$$\lim_{x \to 0} \frac{48}{x^4} \int_0^x \frac{t^3}{t^6+1} dt$$ is equal to

We need to evaluate $$\lim_{x \to 0} \frac{48}{x^4} \int_0^x \frac{t^3}{t^6+1} dt$$. As $$x \to 0$$, both $$\int_0^x \frac{t^3}{t^6+1}dt \to 0$$ and $$x^4 \to 0$$, so the expression is of the indeterminate form $$\frac{0}{0}$$.

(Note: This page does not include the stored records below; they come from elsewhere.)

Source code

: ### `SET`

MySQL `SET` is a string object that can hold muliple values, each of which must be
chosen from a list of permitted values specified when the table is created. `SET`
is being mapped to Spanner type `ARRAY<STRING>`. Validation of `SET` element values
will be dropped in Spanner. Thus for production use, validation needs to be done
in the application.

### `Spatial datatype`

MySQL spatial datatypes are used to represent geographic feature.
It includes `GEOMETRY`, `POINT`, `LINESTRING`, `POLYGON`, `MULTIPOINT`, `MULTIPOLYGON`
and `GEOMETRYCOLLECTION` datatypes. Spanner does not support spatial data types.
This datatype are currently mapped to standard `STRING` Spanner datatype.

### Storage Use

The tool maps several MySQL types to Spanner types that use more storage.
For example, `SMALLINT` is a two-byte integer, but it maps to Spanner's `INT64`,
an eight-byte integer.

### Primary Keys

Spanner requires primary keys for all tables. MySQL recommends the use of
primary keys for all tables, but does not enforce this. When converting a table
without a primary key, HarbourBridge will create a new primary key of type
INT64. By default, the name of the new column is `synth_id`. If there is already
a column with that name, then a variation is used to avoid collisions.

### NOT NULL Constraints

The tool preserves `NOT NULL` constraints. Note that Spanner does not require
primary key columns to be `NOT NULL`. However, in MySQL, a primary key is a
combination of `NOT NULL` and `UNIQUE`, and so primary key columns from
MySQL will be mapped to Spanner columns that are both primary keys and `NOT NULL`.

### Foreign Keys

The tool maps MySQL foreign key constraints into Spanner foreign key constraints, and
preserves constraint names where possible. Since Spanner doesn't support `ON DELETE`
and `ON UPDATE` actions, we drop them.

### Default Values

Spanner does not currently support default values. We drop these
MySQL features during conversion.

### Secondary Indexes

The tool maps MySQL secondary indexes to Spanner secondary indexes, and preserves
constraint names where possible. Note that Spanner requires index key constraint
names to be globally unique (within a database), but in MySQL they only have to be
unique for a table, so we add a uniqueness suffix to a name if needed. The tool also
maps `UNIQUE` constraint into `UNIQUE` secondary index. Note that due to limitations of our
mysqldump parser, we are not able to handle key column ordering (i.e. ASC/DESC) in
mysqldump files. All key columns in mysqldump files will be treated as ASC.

To resolve this, we rewrite the limit as $$\lim_{x \to 0} \frac{48 \int_0^x \frac{t^3}{t^6+1}dt}{x^4}$$ and apply L'Hopital's rule, differentiating numerator and denominator with respect to $$x$$. By the Fundamental Theorem of Calculus, $$\frac{d}{dx}\int_0^x f(t)dt = f(x)$$, hence the limit becomes $$\lim_{x \to 0} \frac{48 \cdot \frac{x^3}{x^6+1}}{4x^3}$$.

Finally, simplifying inside the limit yields $$\lim_{x \to 0} \frac{48}{4(x^6+1)} = \frac{48}{4(0+1)} = \frac{48}{4} = 12$$, so the value of the original limit is 12.